When RecycleBill was a little boy it was said that some kinds of metals simply weren't worth hauling. There was a time when I charged people to remove junk cars from their property-- today I pay for junk cars.

Most folks considered scrap steel to be nothing but garbage. But a few miles down the road was a man who spent almost 30 years quietly filling over 20 acres of unused land with scrap steel while going to work every day at a low wage, dead end job. Eventually people began to notice the growing piles of scrap metal and started calling the field an eyesore but before local government managed to step in to condemn the property the man sold the entire field full of scrap metal and retired with several million dollars in cash. He was only 50 years old at the time of his retirement.

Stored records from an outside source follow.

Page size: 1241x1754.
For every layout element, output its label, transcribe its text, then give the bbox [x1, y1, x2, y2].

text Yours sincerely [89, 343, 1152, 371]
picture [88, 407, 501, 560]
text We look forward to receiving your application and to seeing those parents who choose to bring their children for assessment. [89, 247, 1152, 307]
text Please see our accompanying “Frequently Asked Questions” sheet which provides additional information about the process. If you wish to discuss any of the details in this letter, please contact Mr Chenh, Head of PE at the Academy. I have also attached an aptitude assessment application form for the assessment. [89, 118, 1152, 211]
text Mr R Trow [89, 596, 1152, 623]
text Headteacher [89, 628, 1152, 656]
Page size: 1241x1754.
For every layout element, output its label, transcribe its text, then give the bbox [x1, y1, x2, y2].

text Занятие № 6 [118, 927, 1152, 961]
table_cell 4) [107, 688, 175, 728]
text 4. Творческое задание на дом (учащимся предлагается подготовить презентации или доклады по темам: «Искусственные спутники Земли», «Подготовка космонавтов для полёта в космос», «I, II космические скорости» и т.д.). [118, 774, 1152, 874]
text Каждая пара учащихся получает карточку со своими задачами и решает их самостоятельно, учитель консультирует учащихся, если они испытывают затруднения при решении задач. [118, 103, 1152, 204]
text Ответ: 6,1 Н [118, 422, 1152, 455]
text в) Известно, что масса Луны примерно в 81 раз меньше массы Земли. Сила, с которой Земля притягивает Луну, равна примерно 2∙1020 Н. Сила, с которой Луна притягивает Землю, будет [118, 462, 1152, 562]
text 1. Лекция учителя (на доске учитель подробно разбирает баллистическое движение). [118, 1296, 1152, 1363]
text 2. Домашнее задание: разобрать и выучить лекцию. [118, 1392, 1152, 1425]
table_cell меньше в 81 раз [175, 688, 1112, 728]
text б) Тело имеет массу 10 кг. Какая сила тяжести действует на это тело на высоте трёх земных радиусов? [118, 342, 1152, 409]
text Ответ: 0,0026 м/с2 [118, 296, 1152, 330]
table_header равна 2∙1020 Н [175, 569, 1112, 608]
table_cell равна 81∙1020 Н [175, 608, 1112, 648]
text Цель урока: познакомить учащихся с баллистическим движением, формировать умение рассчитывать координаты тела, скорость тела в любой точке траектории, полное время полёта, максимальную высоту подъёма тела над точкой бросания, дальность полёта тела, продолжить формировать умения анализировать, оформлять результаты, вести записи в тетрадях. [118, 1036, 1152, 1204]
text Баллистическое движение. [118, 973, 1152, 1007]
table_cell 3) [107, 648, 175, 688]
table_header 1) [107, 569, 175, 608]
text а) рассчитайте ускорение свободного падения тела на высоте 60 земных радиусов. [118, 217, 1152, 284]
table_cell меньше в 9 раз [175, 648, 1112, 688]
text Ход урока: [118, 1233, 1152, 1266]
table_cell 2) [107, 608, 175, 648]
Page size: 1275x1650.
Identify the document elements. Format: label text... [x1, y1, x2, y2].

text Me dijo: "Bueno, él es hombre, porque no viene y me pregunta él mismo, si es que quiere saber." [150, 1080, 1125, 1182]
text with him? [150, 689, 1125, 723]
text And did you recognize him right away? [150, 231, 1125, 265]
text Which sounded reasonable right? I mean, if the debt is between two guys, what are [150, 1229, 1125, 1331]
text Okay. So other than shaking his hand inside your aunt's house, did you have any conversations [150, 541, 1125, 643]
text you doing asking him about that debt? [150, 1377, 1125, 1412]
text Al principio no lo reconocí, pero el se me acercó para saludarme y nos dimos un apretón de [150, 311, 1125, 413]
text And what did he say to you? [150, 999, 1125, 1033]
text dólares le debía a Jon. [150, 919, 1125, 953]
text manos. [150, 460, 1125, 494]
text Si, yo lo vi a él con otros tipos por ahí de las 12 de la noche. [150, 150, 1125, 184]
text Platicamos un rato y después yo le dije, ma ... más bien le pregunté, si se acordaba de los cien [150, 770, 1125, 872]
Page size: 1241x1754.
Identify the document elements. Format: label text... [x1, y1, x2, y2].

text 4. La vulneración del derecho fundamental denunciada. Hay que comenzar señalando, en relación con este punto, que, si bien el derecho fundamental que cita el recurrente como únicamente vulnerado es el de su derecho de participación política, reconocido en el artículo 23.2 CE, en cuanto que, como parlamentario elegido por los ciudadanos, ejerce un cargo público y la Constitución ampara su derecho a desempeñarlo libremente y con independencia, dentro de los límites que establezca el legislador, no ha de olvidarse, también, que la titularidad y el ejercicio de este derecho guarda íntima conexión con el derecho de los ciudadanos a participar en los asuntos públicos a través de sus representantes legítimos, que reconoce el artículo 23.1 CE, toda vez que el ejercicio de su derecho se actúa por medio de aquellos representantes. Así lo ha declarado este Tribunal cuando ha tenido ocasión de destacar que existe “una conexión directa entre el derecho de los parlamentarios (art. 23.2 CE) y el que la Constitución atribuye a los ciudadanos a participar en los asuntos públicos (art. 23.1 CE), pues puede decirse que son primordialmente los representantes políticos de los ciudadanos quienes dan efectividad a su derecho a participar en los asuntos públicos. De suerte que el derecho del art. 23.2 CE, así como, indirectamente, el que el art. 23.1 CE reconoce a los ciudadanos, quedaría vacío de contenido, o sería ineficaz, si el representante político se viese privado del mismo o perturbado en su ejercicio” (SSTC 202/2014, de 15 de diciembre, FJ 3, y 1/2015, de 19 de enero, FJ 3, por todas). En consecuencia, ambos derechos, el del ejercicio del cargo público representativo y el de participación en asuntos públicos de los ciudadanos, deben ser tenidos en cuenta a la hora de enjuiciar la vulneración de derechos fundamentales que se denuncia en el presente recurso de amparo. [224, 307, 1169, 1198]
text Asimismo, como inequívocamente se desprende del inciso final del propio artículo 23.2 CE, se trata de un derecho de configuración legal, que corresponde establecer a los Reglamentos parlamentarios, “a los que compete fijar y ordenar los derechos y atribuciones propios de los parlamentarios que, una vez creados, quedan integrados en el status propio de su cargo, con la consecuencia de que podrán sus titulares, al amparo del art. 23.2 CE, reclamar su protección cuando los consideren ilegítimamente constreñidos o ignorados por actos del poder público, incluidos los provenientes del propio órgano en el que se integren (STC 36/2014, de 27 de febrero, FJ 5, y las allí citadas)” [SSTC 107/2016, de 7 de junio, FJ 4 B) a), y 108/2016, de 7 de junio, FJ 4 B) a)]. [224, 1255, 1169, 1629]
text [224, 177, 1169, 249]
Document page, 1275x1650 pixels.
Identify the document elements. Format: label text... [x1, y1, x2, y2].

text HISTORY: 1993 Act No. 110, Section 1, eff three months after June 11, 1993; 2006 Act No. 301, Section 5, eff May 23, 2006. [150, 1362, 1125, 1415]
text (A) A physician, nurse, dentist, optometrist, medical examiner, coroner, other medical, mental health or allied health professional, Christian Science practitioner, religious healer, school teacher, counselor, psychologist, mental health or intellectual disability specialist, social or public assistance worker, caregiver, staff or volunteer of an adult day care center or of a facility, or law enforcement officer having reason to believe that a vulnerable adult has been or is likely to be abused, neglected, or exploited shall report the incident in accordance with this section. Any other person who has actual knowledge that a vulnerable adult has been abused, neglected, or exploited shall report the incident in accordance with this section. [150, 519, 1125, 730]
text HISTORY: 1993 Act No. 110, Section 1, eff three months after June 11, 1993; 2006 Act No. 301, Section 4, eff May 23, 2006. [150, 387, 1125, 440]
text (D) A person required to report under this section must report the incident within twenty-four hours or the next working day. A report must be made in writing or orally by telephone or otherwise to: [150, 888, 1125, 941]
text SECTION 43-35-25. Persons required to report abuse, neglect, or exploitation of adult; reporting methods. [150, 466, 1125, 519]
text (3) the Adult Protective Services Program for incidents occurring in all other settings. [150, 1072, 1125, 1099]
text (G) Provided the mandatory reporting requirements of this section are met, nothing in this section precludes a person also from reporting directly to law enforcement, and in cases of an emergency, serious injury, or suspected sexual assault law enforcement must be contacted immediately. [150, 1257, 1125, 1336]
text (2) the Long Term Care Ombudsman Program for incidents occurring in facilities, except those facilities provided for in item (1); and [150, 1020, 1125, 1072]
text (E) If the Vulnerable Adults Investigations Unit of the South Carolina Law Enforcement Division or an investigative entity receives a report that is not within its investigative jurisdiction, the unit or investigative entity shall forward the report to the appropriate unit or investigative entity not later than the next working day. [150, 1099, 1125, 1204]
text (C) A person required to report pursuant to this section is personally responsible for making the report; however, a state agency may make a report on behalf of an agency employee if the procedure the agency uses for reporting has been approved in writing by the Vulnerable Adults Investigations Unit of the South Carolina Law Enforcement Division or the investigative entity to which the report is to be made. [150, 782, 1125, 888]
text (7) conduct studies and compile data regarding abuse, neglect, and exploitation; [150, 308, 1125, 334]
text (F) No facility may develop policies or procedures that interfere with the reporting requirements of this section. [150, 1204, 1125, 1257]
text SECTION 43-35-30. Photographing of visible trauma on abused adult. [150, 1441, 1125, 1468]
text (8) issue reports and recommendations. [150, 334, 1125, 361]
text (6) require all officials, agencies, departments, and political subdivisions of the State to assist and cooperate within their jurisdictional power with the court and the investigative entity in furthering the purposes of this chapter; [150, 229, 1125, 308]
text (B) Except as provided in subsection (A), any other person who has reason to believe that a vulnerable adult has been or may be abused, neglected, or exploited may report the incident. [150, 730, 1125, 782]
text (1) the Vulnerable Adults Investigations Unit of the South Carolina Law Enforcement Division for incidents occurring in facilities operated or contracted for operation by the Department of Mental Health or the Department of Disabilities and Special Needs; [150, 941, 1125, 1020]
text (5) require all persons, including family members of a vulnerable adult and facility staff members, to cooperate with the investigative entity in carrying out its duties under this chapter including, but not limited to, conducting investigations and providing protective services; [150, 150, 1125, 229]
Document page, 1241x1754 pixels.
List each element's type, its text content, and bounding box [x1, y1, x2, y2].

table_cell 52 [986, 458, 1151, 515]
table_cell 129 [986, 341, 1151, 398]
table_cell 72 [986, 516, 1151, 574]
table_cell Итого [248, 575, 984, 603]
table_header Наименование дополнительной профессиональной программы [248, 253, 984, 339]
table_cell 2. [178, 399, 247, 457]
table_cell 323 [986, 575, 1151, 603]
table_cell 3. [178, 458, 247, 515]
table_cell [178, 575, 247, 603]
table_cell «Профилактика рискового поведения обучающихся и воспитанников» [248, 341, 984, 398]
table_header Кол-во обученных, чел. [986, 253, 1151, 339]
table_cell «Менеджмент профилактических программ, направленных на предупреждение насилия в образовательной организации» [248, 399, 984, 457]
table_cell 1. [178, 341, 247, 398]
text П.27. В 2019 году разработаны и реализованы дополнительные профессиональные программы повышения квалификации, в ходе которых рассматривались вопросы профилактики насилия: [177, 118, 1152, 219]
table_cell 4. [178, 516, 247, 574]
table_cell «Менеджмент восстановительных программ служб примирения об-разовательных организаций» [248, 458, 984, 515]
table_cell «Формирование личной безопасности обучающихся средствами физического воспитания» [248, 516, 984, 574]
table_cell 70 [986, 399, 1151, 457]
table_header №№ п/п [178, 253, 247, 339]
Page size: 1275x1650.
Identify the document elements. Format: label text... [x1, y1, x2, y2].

Call me crazy but I've little doubt that some crafty old business man somewhere out there is quietly filling his unrented warehouses with garbage to sell at some date in the future. In my hometown alone there are literally millions of square feet of empty warehouses. If I had a warehouse I'd do the same.

The first cities, counties and businesses who invest in these waste to energy technologies will be laughed at but time will prove them wise. As local landfills are closed and the rising cost of diesel fuel make the hauling of trash to distant landfills ever more expensive the communities that surround these early adopters will start paying the operators of waste to energy systems to take their waste. But as the rising energy demands of the rest of the world begin to catch-up to the West this increased demand for energy will invert the waste market causing the waste to energy producers to buy various kinds of waste based on how much energy a given type of waste can produce.

Suddenly the old man filling his unused warehouses with garbage seems not crazy but crazy like a fox.

So what will be the most valuable recyclables? Scrap metals will continue to lead the way as they are infinitely recyclable and of a finite quantity. Glass will eventually rise in price as it too is infinitely recyclable. Because their supply is finite, metals and glass are best converted into new metals and glass. Paper and plastics with their fewer life cycles and almost infinite supply will follow as both will be converted to fuel quite easily. As to were e-waste stands is anyone's guess. And while people might not like it, even sewage sludge will someday be bought and sold on the open market.

Waste to energy technology isn't some far fetched futuristic idea. Hundreds of companies and dozens of local governments world wide are already reaping profits from waste to energy technology-- why is the USA determined to be the last?